• _Exercise goal_: Reproduce the lines below verbatim, beginning at the line that contains "Q: Count the stamps on the table." and stopping after the line that contains "Count of cookies".

• _Data_:

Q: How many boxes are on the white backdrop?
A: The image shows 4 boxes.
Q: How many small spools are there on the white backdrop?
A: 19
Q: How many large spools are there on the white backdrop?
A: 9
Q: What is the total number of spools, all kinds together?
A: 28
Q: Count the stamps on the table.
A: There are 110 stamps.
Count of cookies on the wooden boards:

* * *

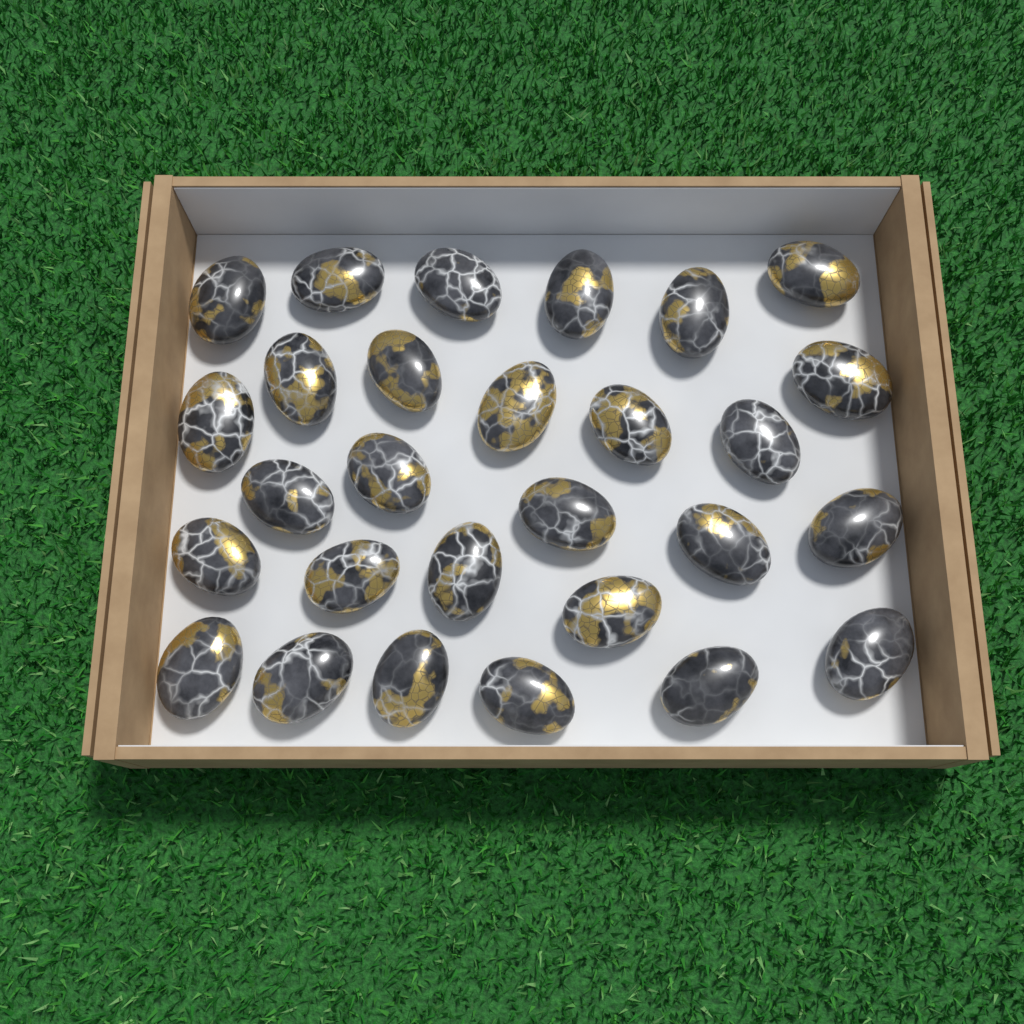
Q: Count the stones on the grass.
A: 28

==

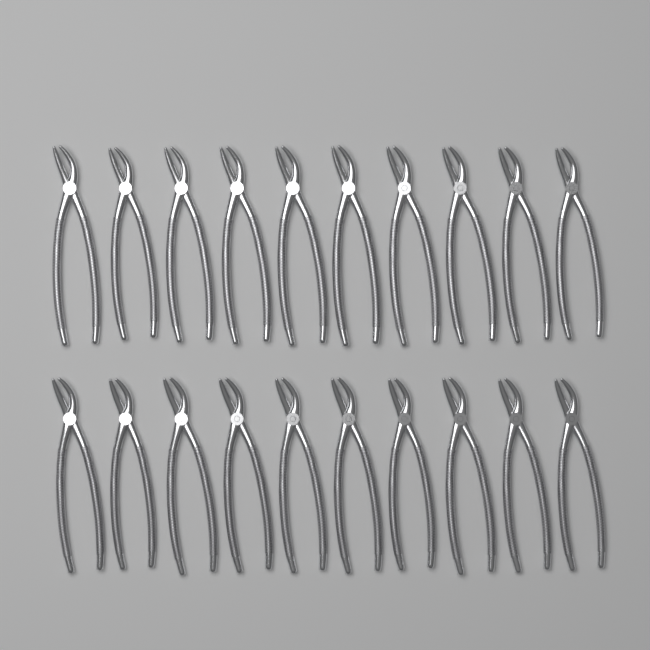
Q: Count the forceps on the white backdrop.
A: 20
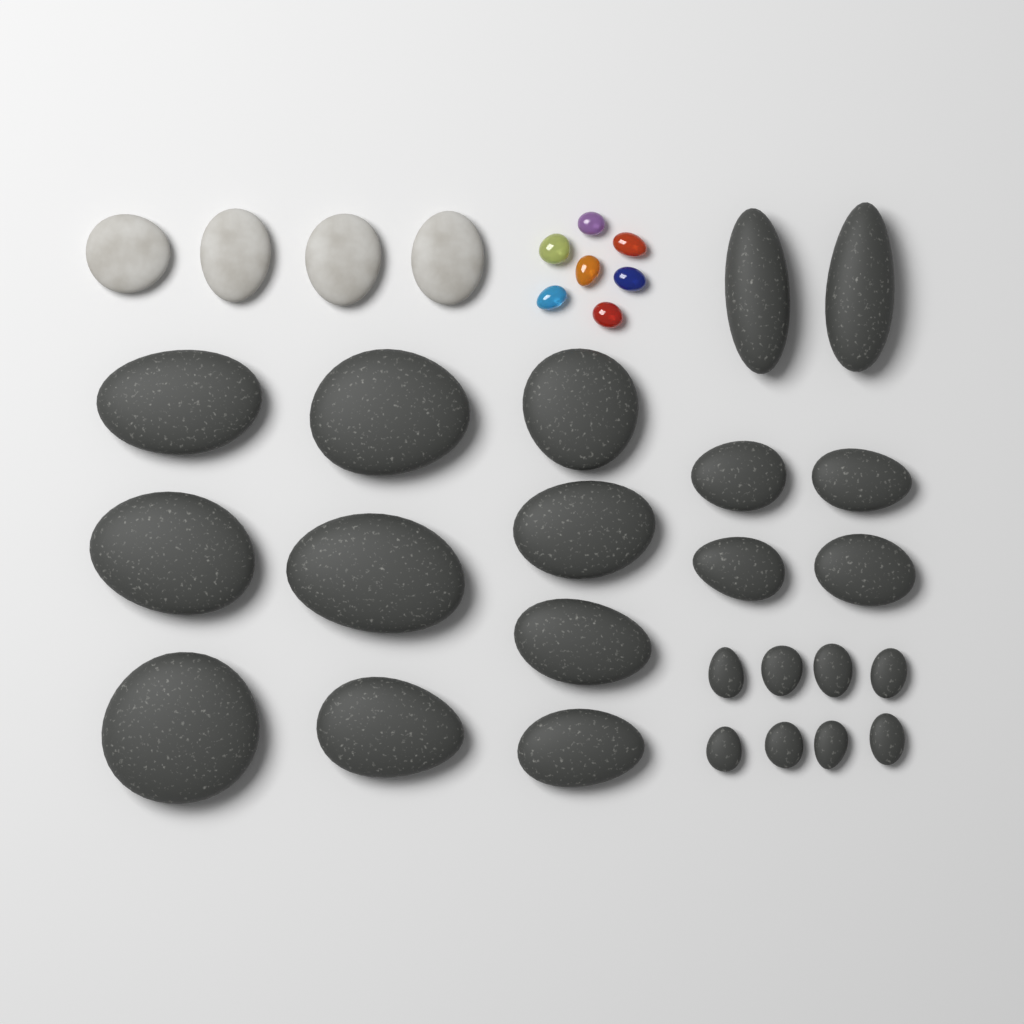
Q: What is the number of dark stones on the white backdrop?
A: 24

• _Answer to the problem_:
Q: Count the stamps on the table.
A: There are 110 stamps.
Count of cookies on the wooden boards:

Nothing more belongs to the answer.